Задание →
Извлеките без изменений строки, начиная со строки, которая содержит «phylum: Tracheophyta», и заканчивая последней строкой позиций включительно. Изображения в ответ не включайте.
--- Материал упражнения ---
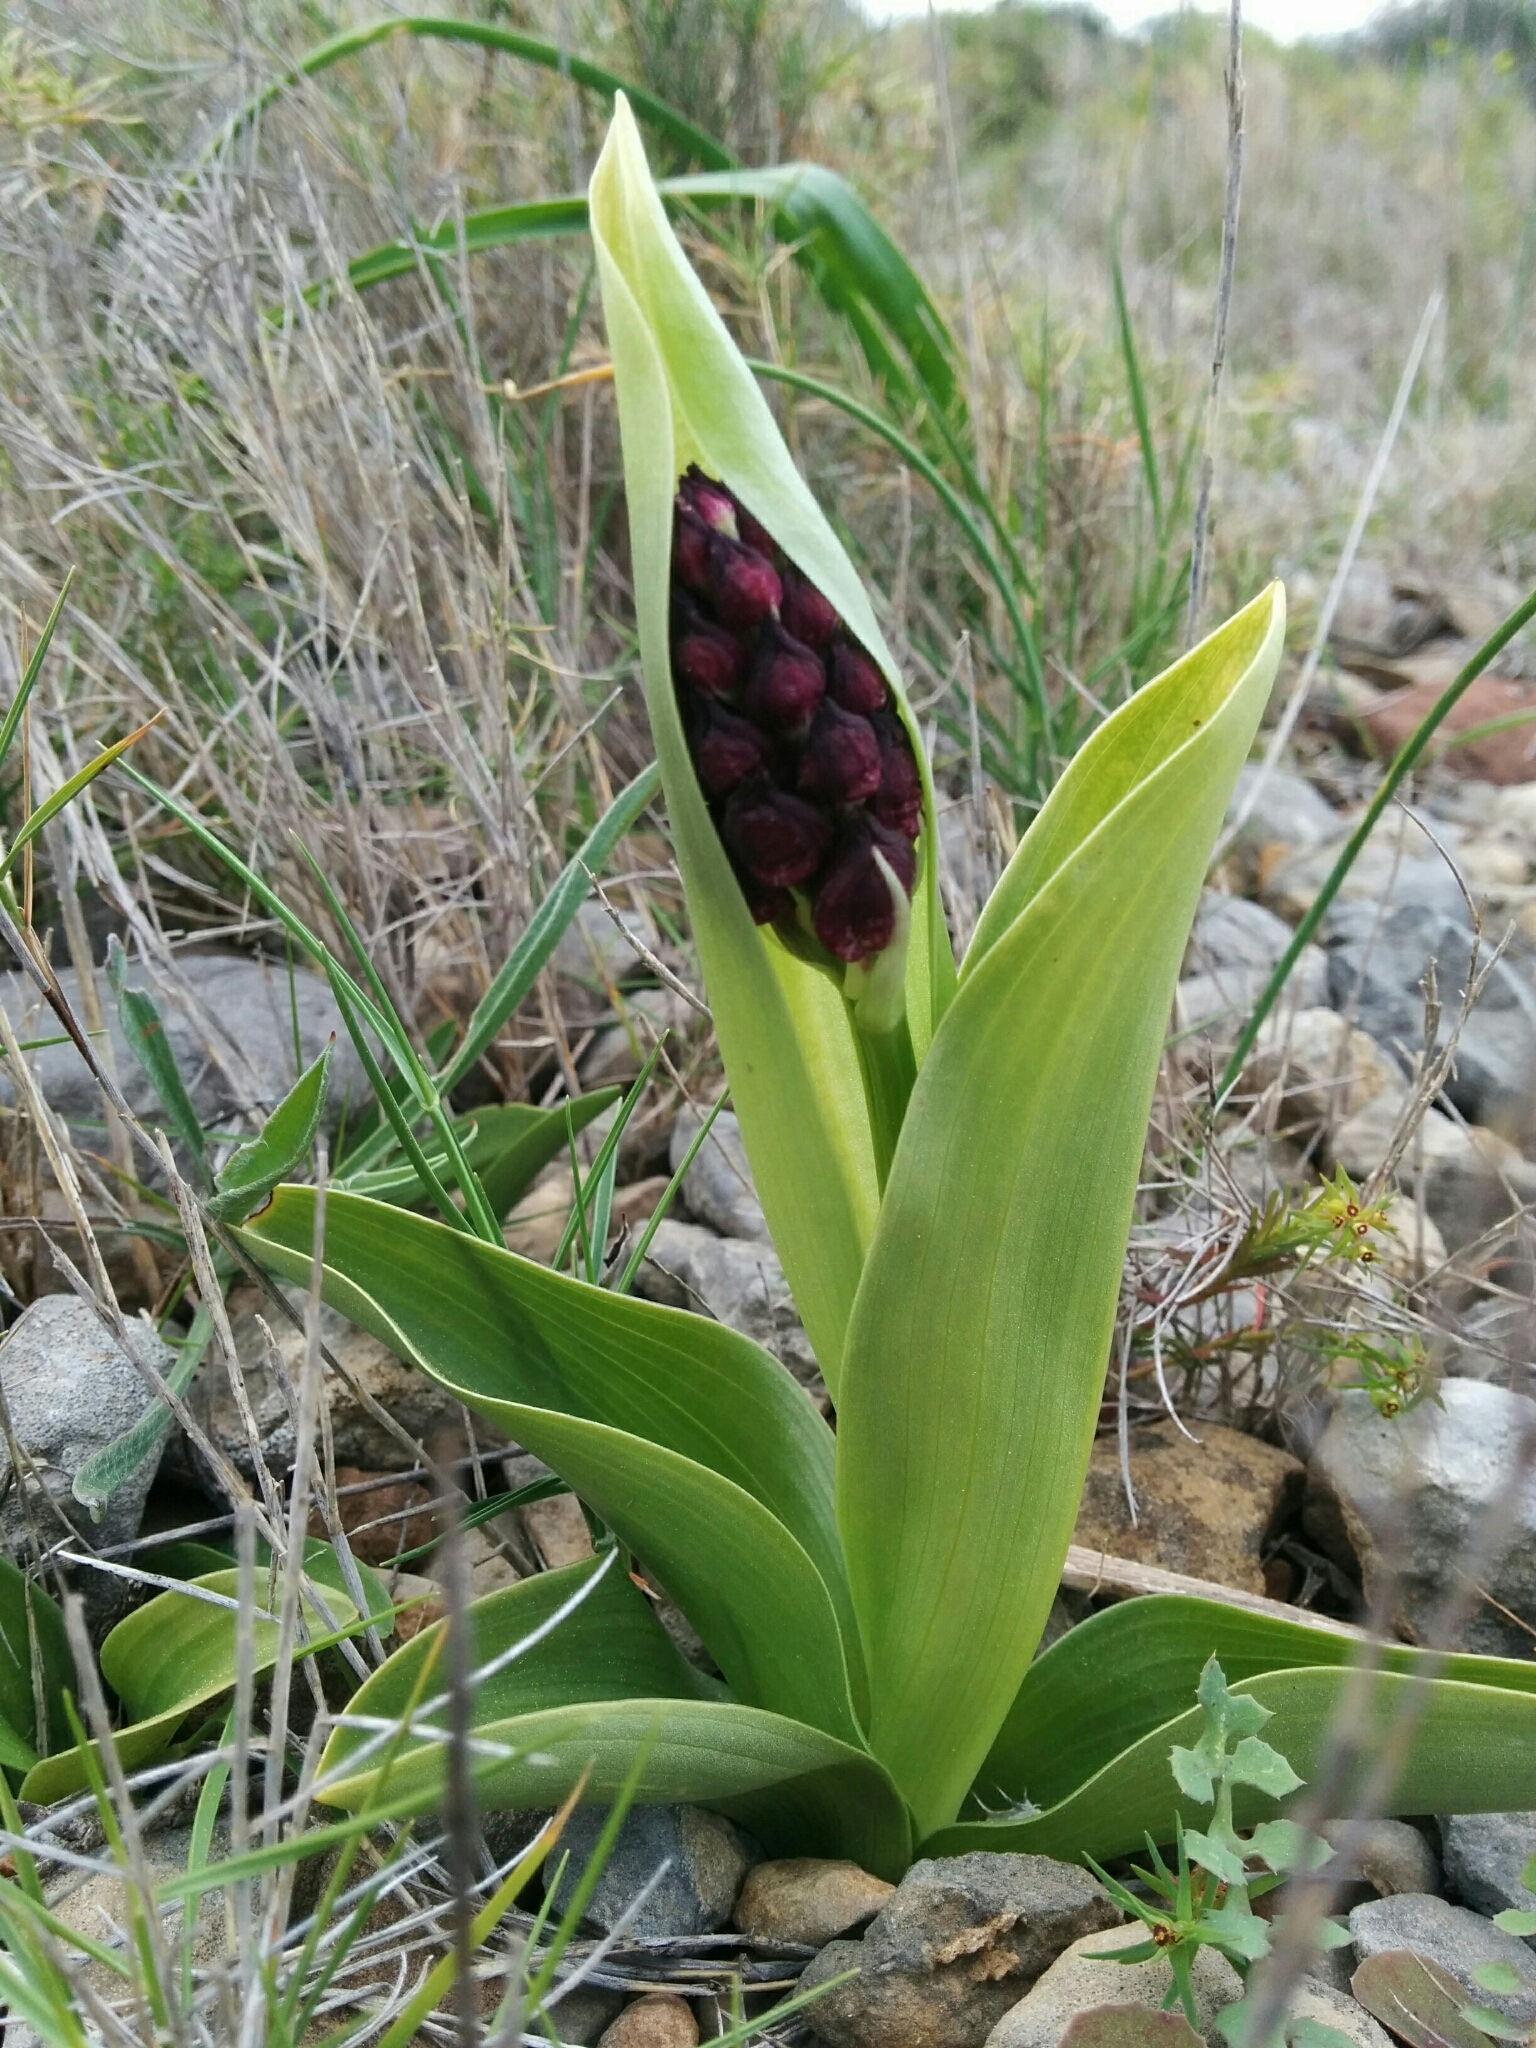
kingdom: Plantae
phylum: Tracheophyta
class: Liliopsida
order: Asparagales
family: Orchidaceae
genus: Orchis
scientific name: Orchis purpurea
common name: Lady orchid
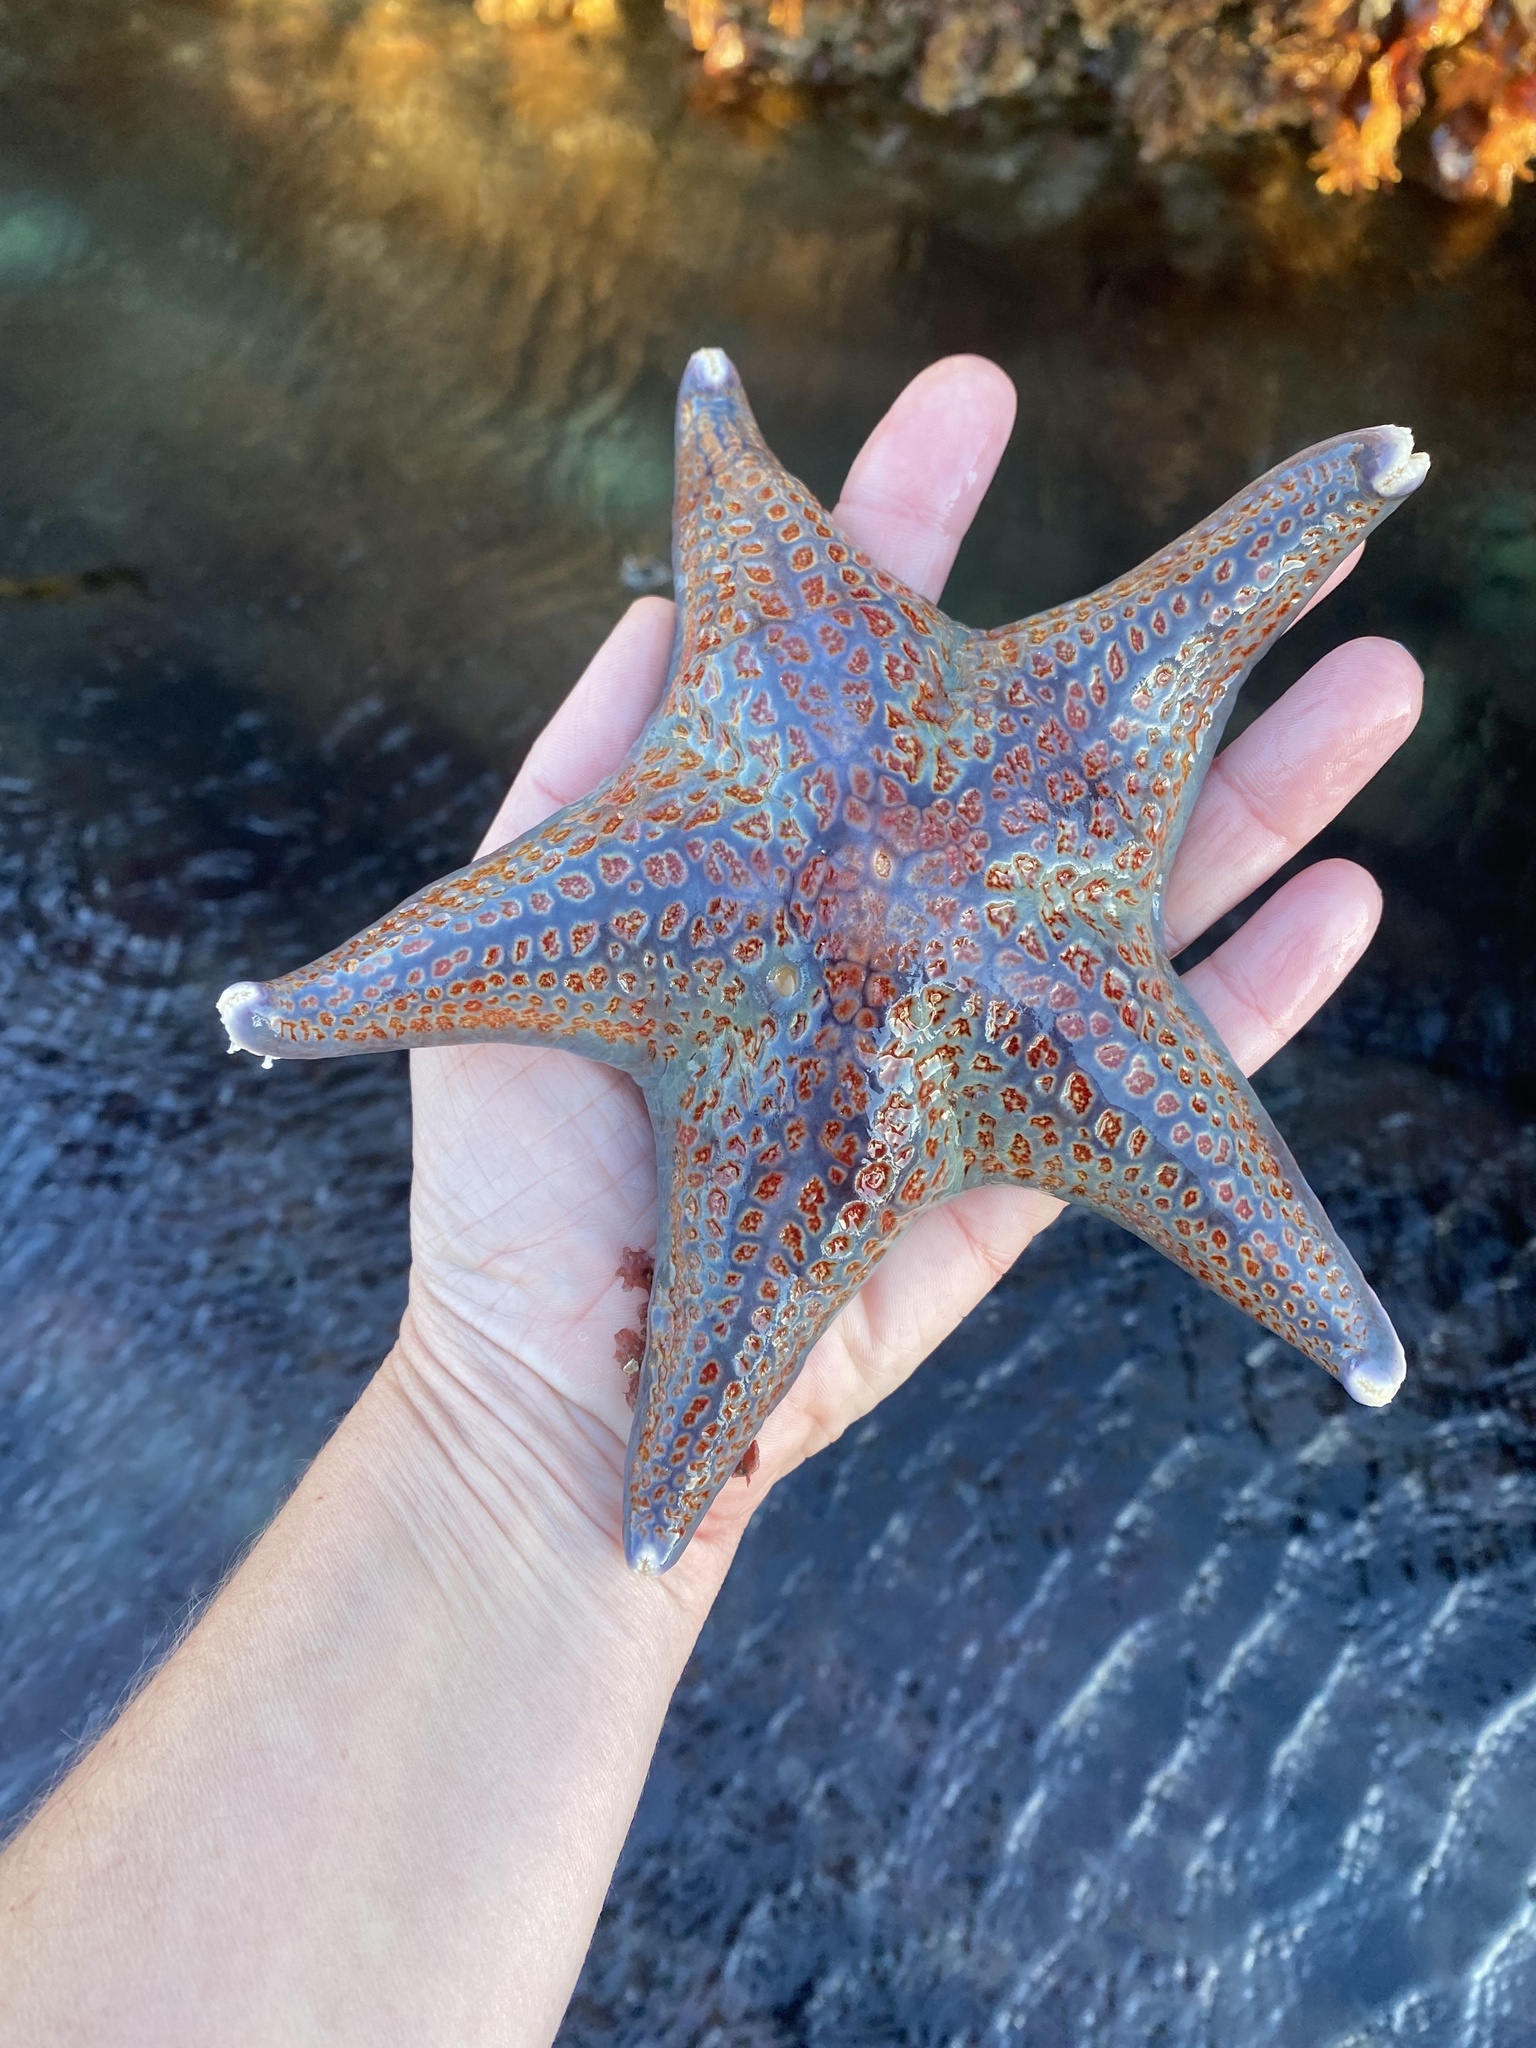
---
Правильный ответ →
phylum: Tracheophyta
class: Liliopsida
order: Asparagales
family: Orchidaceae
genus: Orchis
scientific name: Orchis purpurea
common name: Lady orchid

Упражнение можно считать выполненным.